Non contents de confirmer leur place de grands favoris du second tour, les nationalistes s'offrent au passage le luxe de couper l'herbe sous le pied de leurs concurrents dans une élection aux enjeux inédits pour la Corse. Au cours d'une campagne assez terne, les adversaires des nationalistes n'ont eu de cesse d'agiter le chiffon rouge de la menace indépendantiste. L'idée d'un «front républicain» au second tour alliant les deux listes de droite et celle de La République en marche a pourtant fait long feu. Et pour cause : même en additionnant les scores (14,97 % pour la liste de droite de Jean-Martin Mondoloni, 12,77 % pour celle de Valérie Bozzi soutenue par LR et 11,26 % pour celle de Jean-Charles Orsucci investie par LREM), le trio ne parvient pas à se hisser à la hauteur des vainqueurs du premier tour. Un échec cuisant dû en partie à une campagne centrée sur des thèmes qui ne séduisent plus l'électorat corse. «Les opposants aux nationalistes ont fait le choix de s'inscrire dans un ancrage républicain en opposition avec le positionnement des nationalistes, analyse Andria Fazi, maître de conférences en sciences politiques à l'université de Corse. Le score du premier tour a prouvé que cette stratégie n'a pas fonctionné. D'une part, parce que les nationalistes n'ont pas eu le temps de décevoir au cours de leurs deux années passées à la tête de la région et qu'ils ont même réussi à rassurer l'électorat modéré. D'autre part, parce que cela a marginalisé toutes les autres problématiques de l'île : la précarité, l'environnement, l'emploi.»

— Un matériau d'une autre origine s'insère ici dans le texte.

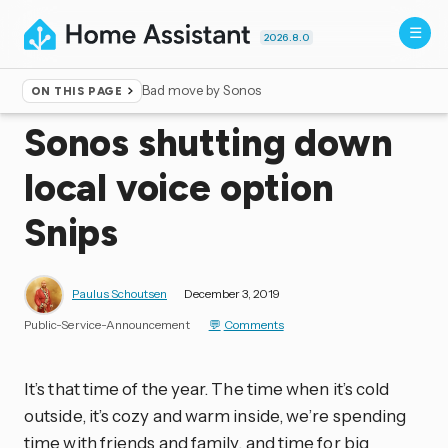
2026.8.0
Bad move by Sonos
ON THIS PAGE
Home
▸
Blog
Sonos shutting down
local voice option
Snips
Paulus Schoutsen
December 3, 2019
Public-Service-Announcement
Comments
It’s that time of the year. The time when it’s cold
outside, it’s cozy and warm inside, we’re spending
time with friends and family, and time for big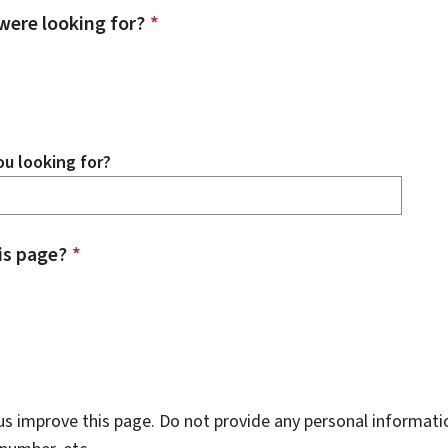
were looking for?
*
u looking for?
is page?
*
s improve this page. Do not provide any personal informati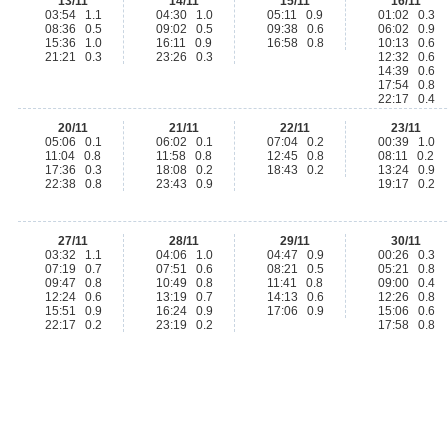
13/11
14/11
15/11
16/11
03:54 1.1
04:30 1.0
05:11 0.9
01:02 0.3
08:36 0.5
09:02 0.5
09:38 0.6
06:02 0.9
15:36 1.0
16:11 0.9
16:58 0.8
10:13 0.6
21:21 0.3
23:26 0.3
12:32 0.6
14:39 0.6
17:54 0.8
22:17 0.4
20/11
21/11
22/11
23/11
05:06 0.1
06:02 0.1
07:04 0.2
00:39 1.0
11:04 0.8
11:58 0.8
12:45 0.8
08:11 0.2
17:36 0.3
18:08 0.2
18:43 0.2
13:24 0.9
22:38 0.8
23:43 0.9
19:17 0.2
27/11
28/11
29/11
30/11
03:32 1.1
04:06 1.0
04:47 0.9
00:26 0.3
07:19 0.7
07:51 0.6
08:21 0.5
05:21 0.8
09:47 0.8
10:49 0.8
11:41 0.8
09:00 0.4
12:24 0.6
13:19 0.7
14:13 0.6
12:26 0.8
15:51 0.9
16:24 0.9
17:06 0.9
15:06 0.6
22:17 0.2
23:19 0.2
17:58 0.8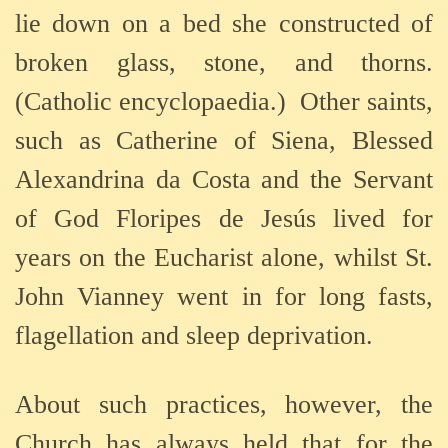
lie down on a bed she constructed of
broken glass, stone, and thorns.
(Catholic encyclopaedia.)
Other saints,
such as Catherine of Siena, Blessed
Alexandrina da Costa and the Servant
of God Floripes de Jesús lived for
years on the Eucharist alone, whilst St.
John Vianney went in for long fasts,
flagellation and sleep deprivation.
About such practices, however, the
Church has always held that for the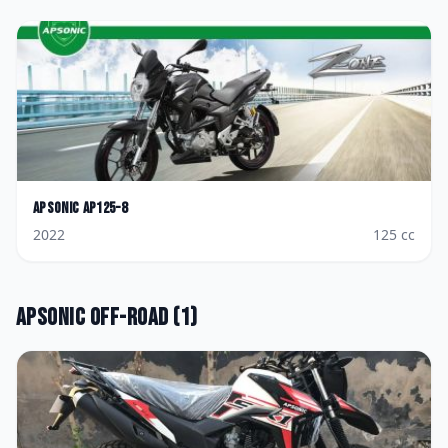
Apsonic
AP125-8
2022
125
cc
Apsonic
Off-road
(
1
)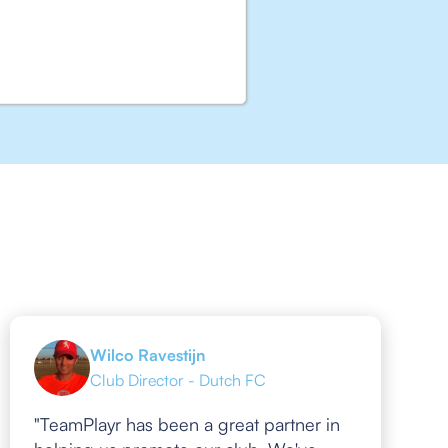
Wilco Ravestijn
Club Director - Dutch FC
"TeamPlayr has been a great partner in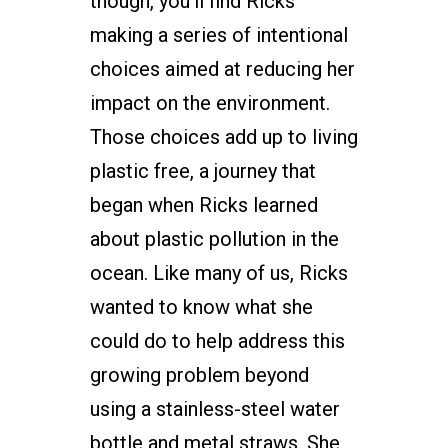
though, you’ll find Ricks
making a series of intentional
choices aimed at reducing her
impact on the environment.
Those choices add up to living
plastic free, a journey that
began when Ricks learned
about plastic pollution in the
ocean. Like many of us, Ricks
wanted to know what she
could do to help address this
growing problem beyond
using a stainless-steel water
bottle and metal straws. She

Le tableau binaire présenté aux électeurs - celui d'une Corse indépendantiste face à une Corse républicaine - explique également en partie l'abstention record enregistrée ce dimanche (47,83 %). Derrière le slogan «Un paese da Fà» («un pays à construire»), la liste Pè a Corsica a ainsi axé son programme sur l'autonomie de l'île, la question de l'indépendance ayant été mise de côté pour le moment. Après des victoires «historiques» aux territoriales de 2015 et aux législatives de 2017, les nationalistes poursuivent sur leur lancée. «Ce score s'explique aussi par une déstructuration du paysage politique ancien, dit Andria Fazi. Les réseaux de proximité, socle de l'électorat des partis traditionnels de droite et de gauche, ne fonctionnent plus.» «L'ampleur du résultat est surprenante, glisse en souriant un militant nationaliste. Mais c'est vrai qu'en face, il n'y avait personne.»

«Fondamentaux»

«Un boulevard» ouvert par l'effondrement des opposants. La droite, minée par une guerre fratricide, n'a pas su se recomposer au cours des deux années passées dans l'opposition ; la gauche n'existe littéralement plus et Jean-Charles Orsucci, représentant du courant macroniste en Corse, n'a pas bénéficié de l'engouement national pour le mouvement. Quant aux communistes, avec un score de 5,68 %, ils ne seront carrément pas présents dans l'hémicycle de la collectivité unique.

De quoi mettre les nationalistes en position de force dans les discussions qui s'annoncent avec Paris. Jusqu'à présent, le gouvernement a opposé un silence à peine poli à toutes les revendications de la majorité territoriale. En arrivant aux affaires, les nationalistes avaient assuré «vouloir être les élus de tous les Corses», sans pour autant «oublier les fondamentaux» : co-officialité de la langue, amnistie des prisonniers politiques, statut de résident, transfert de compétences fiscales et inscription de la Corse dans la Constitution. Des revendications qui posent problème, dans la mesure où la plupart d'entre elles nécessitent une révision constitutionnelle. Depuis deux ans, les nationalistes ont opté pour une approche modérée, y compris dans les délibérations adoptées par l'Assemblée de Corse. Une large victoire aux élections territoriales pourrait changer la donne. Ils ont d'ores et déjà prévenu : «Cette fois, il faudra nous entendre.»